→ **EXERCISE OBJECTIVE**
Switch "captioned" to "labeled" in everything from the line containing "Pictured: a syringe, photographed" down to the line containing "Observed: 1.3; mL", and give those lines back with nothing else changed.

→ **RECORDS SUPPLIED**
·····

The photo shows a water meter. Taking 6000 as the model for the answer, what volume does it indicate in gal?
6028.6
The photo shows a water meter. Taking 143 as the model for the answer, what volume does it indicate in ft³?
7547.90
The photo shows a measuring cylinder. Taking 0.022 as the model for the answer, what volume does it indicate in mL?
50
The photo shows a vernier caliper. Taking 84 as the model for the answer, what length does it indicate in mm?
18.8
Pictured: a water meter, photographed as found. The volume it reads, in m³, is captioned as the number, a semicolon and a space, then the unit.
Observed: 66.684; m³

·····

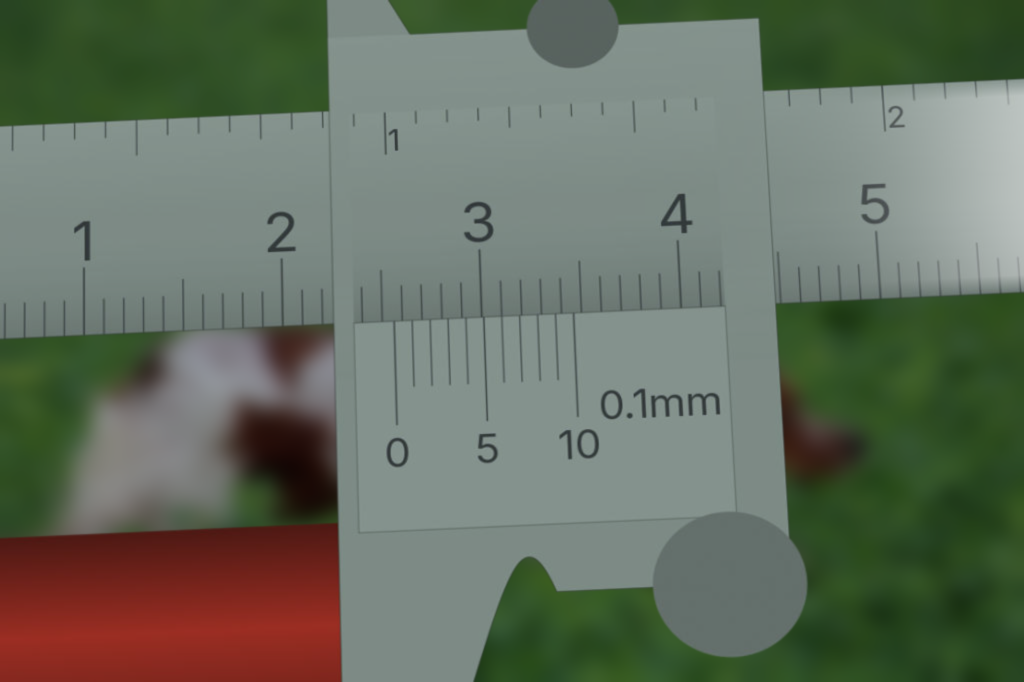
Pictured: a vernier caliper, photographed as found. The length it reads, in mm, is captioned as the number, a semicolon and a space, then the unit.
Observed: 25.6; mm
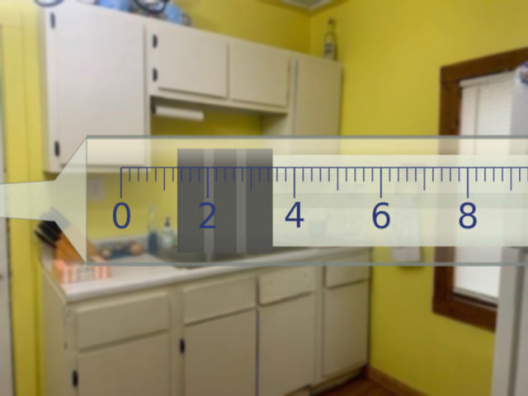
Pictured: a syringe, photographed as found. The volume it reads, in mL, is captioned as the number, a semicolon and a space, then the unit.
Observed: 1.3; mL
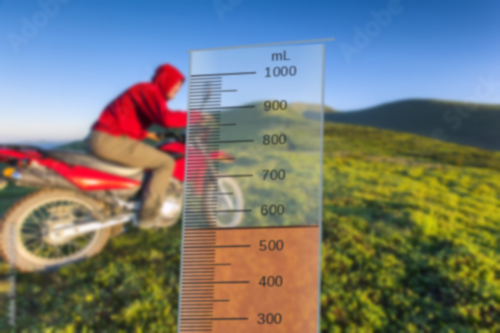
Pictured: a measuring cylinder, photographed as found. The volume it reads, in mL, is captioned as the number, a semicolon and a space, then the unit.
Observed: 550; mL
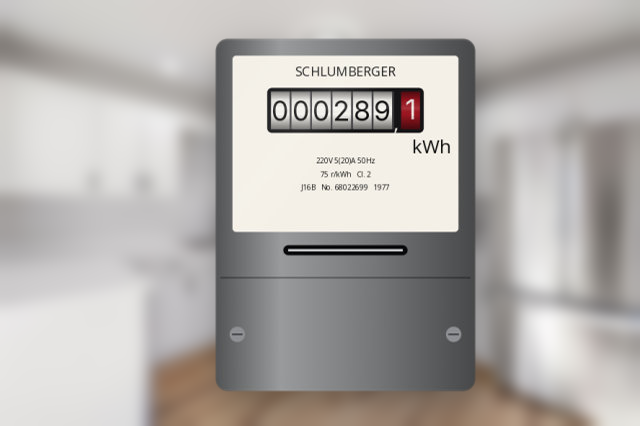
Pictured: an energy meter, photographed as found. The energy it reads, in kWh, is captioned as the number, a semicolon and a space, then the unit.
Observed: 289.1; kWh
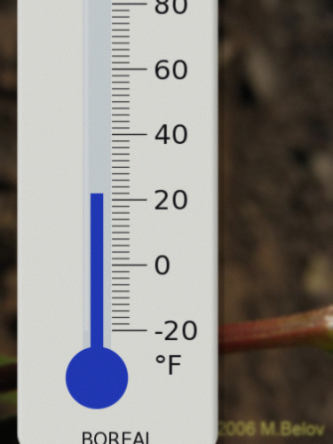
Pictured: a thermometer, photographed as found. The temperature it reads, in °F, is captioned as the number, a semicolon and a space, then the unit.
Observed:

·····

→ **WRITTEN SOLUTION**
Pictured: a syringe, photographed as found. The volume it reads, in mL, is labeled as the number, a semicolon and a space, then the unit.
Observed: 1.3; mL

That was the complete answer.